Assim, a Grécia nunca vai crescer e vai permanecer estagnada, com a procura interna destruída e à espera de um milagre. Esta estrada leva a Grécia à marginalização e à irrelevância, e continuará enquanto se mantiver a união monetária. Para começar a fazer politicas alternativas à austeridade temos que sair do euro.
Por outro lado, o apoio que o governo Syriza teve durante o referendo parece ter evaporado. A Europa dos trabalhadores é mais mito do que realidade?
A Europa dos trabalhadores não existe. É um mito que a maioria da Esquerda Europeia acreditava. Não há só uma Europa, existem 28 estados, 19 deles na união monetária. A esquerda tem que pensar mais sobre a soberania nacional e redefini-la, não numa perspetiva nacionalista ou agressiva, mas num sentido popular. Eu acho que esta é a verdadeira perspetiva da Europa dos povos e os trabalhadores, e não um órgão transnacional com sede em Bruxelas governada por burocratas que vivem no seu próprio mundo.
Pensar que a partir da esquerda se pode transformar tudo isso na Europa das pessoas é um erro. A Europa dos trabalhadores existe, em primeiro lugar, se no teu próprio país se reivindica soberania e, a partir dessa base, poder criar uma Europa unida.
Você vive em Londres. Como estão sendo os primeiros meses postBrexit?
O Brexit mostrou que a classe trabalhadora britânica não quer a EU, que a UE não é um projeto popular e que nunca o foi no Reino Unido. A UE foi um projeto da classe média britânica. E eu acho que o que sempre aconteceu no Reino Unido é transportável para muitos países: a União Europeia nunca foi um projeto das classes populares.
Será que as piores consequências chegarão quando o mecanismo para sair da EU for activado?
Após a votação foi dito que o Brexit seria o fim do mundo e que haveria uma recessão massiva, fuga de capitais e dificuldades económicas. Até agora nada disso aconteceu. Obviamente, quando se iniciar o processo de desconexão haverá efeitos negativos, mas até agora têm sido exagerados. A catástrofe que era anunciada não está a ocorrer. O pensamento entre muita gente é: “Se isto é o que acontece quando decides sair, onde está o desastre?”
Haverá efeitos complexos e negativos sobre a economia. Desmantelar todo um sistema legal/jurídico estabelecido vai ser uma tarefa difícil, porque a legislação europeia afeta muitos aspetos da vida. Os acordos comerciais e as operações financeiras serão afetados ainda não se sabe muito bem como.
Esperava-se a vitória do Brexit?
A classe dominante britânica não queria o Brexit. A City de Londres e os poderosos queriam ficar.

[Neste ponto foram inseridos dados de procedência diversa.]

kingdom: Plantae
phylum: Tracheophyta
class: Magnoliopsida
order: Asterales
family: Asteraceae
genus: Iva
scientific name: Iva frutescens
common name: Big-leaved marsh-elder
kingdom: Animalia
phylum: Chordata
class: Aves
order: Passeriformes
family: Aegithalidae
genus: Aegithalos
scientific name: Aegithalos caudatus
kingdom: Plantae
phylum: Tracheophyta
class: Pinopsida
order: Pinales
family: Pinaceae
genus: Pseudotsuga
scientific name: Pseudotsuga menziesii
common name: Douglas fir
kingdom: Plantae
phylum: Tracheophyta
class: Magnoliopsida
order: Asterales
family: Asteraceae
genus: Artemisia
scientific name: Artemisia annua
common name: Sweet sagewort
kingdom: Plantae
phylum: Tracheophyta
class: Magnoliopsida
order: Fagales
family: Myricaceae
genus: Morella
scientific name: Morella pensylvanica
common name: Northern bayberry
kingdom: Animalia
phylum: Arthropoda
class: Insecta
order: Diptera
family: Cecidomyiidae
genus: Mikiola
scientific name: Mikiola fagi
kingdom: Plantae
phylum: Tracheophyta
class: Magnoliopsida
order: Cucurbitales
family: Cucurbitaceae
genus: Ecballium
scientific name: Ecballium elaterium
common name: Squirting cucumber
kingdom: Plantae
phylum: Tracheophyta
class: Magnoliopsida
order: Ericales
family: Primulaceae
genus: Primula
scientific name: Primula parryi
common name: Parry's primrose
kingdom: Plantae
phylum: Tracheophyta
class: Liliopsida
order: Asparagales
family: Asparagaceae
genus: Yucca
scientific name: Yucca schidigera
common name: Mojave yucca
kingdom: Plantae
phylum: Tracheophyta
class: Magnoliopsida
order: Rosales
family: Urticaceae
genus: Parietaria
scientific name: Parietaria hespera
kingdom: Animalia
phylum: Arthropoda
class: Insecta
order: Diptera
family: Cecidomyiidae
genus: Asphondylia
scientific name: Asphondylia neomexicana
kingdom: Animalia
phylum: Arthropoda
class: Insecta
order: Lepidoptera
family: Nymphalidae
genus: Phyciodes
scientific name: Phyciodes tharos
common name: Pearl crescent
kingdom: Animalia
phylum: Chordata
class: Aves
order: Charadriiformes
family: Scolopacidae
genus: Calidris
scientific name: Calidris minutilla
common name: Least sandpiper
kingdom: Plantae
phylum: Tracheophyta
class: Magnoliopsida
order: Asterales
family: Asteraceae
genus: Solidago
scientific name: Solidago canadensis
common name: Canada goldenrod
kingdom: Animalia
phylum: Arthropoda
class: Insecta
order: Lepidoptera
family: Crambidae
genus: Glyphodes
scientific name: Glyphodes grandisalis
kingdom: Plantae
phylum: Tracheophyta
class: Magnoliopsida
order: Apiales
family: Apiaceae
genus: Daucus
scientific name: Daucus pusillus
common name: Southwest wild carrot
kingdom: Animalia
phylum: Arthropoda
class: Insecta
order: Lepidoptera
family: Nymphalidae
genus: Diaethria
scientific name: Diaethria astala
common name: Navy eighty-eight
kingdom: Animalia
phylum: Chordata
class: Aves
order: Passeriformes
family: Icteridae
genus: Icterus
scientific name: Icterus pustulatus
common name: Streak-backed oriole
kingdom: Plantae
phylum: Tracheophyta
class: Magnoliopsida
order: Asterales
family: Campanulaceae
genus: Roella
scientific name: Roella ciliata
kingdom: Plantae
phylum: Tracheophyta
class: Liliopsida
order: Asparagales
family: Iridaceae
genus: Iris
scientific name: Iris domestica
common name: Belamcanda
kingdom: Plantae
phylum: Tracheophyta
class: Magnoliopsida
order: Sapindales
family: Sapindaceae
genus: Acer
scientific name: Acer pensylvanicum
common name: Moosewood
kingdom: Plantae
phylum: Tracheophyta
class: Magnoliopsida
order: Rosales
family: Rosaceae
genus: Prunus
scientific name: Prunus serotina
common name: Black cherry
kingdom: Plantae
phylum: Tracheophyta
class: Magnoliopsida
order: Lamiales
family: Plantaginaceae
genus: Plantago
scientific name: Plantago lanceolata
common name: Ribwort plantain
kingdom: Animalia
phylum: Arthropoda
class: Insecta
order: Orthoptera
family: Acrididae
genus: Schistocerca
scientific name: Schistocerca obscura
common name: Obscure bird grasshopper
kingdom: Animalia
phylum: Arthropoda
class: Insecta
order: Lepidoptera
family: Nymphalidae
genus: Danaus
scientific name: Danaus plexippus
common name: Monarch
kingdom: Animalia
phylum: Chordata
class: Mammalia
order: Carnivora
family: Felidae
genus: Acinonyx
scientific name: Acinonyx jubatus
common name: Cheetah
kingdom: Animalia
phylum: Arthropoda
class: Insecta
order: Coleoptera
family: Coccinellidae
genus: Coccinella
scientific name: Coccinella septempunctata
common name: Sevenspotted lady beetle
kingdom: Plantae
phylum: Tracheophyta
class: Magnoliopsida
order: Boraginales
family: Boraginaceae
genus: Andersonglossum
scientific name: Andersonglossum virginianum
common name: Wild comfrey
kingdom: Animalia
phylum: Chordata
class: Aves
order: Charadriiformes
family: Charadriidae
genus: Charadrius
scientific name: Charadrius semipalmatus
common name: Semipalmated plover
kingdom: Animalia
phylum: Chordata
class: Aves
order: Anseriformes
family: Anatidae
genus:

Foi uma surpresa e as elites não estavam preparadas porque o Brexit foi um voto popular. Politicamente, o Brexit contribuiu para acabar com a divisão do partido conservador em relação à Europa. Agora, os conservadores são mais fortes.
Pelo contrário, a esquerda parece totalmente desnorteada.
O Labour não tem nada claro e está dividido. A esquerda no Reino Unido está em crise porque não sabe o que dizer sobre a Europa. Ela não tem propostas radicais para as pessoas. Alguns acreditam que é possível voltar à U.E para a reformar, o que não faz sentido nenhum. Isso nunca vai acontecer, e caso se voltasse atrás, isso só agravaria a vida dos trabalhadores, que votaram contra a UE.
Esta situação demonstra que um dos problemas da esquerda europeia é que perdeu a confiança nos trabalhadores. Uma parte do Laborismo, em vez de propor um programa de abandono da austeridade e promoção do investimento público e distribuição da riqueza coloca os seus esforços para voltar a uma instituição que os próprios trabalhadores rejeitaram e a promover outro referendo. Politicamente não faz sentido. Neste contexto, a extrema-direita está a ganhar as classes trabalhadoras britânicas. Isto é terrível e o pior é que está a acontecer o mesmo na maioria dos países europeus.